I honestly don’t understand how it can be ok to have 2000 11-18 year olds plus around 300 staff in cramped classrooms and small corridors in an area that it is in local lockdown. I don’t understand how clinically vulnerable staff are going to go and work in that environment with the advice being no PPE is to be worn. I’m not saying I know what the solution is either but I just honestly don’t understand how this can be ok. For all the talk of bubbles and what not, let me be clear, social distancing in a full school is literally impossible. 300 students plus all staff who come into contact with them (who then also come into contact with other sets of 300 students) is not a bubble! We also have more than 300 students per year group so there’ll be extra students than are allowed in each year to figure out what to do with too. There are lots of siblings across different year groups too so that adds another cross bubble link.
Major counties who have opened schools have had massive spikes. Secondary schools are the issue, it's clear kids aged 12-16 are able to spread the virus. I'm all for J&I kids going back but something more targeted, creative and innovative needs to be done for secondary kids. Schools aren't on the doorstep anymore with creation of supersized academies. This means kids using public transport with other adults, that's if we've enough buses / trains to go around to around. Politicians wants schools open and Boris also wants folk back in the office. What could possibly go wrong?

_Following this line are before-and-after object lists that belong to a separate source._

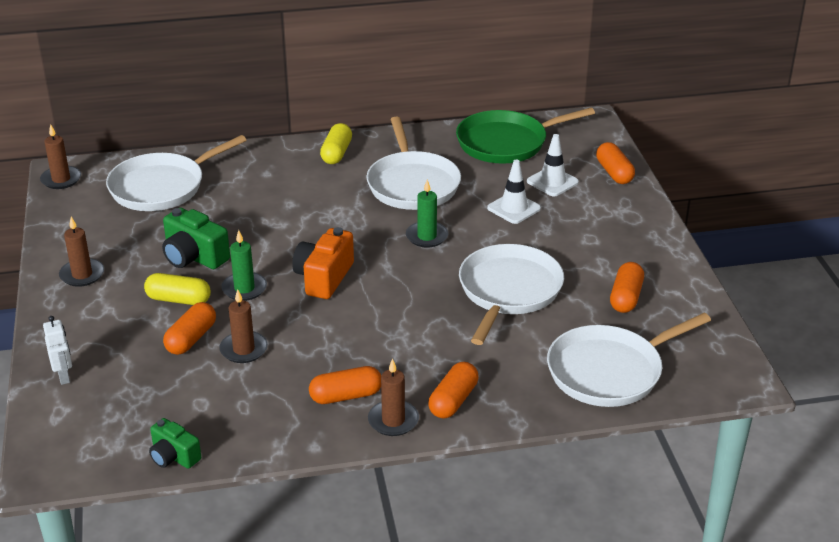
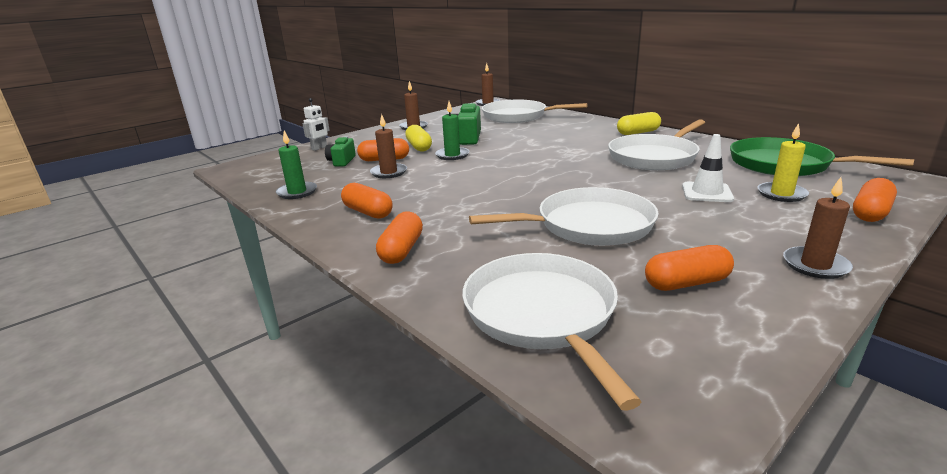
camera: 60 degrees right, 10 degrees down
(174, 456) = (261, 188): green camera -> green camera (341, 161)
(324, 278) = (497, 168): orange camera -> none
(393, 420) = (352, 236): brown candle -> brown candle (815, 265)
(427, 236) = (602, 178): green candle -> green candle (297, 192)
(453, 400) = (401, 250): orange capsule -> orange capsule turned 75 degrees counterclockwise
(552, 182) = (781, 194): white traffic cone -> yellow candle
(609, 371) = (542, 314): white pan -> white pan turned 45 degrees clockwise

That reminds me of another thing, the kids have been told they don’t need to wear masks on school buses, just public buses. How does that make any sense? All the ‘bubbles’ will be mixing on the bus and then no one is to wear masks in school.
Exactly and all the confusion will lead to spikes leading to government blaming local councils (non Tory), headmasters, teachers, bus companies, drivers and school children for not following the confusing advice. Just like they've been doing since coming into power, call heads and tails and you can't ever be wrong or to blame.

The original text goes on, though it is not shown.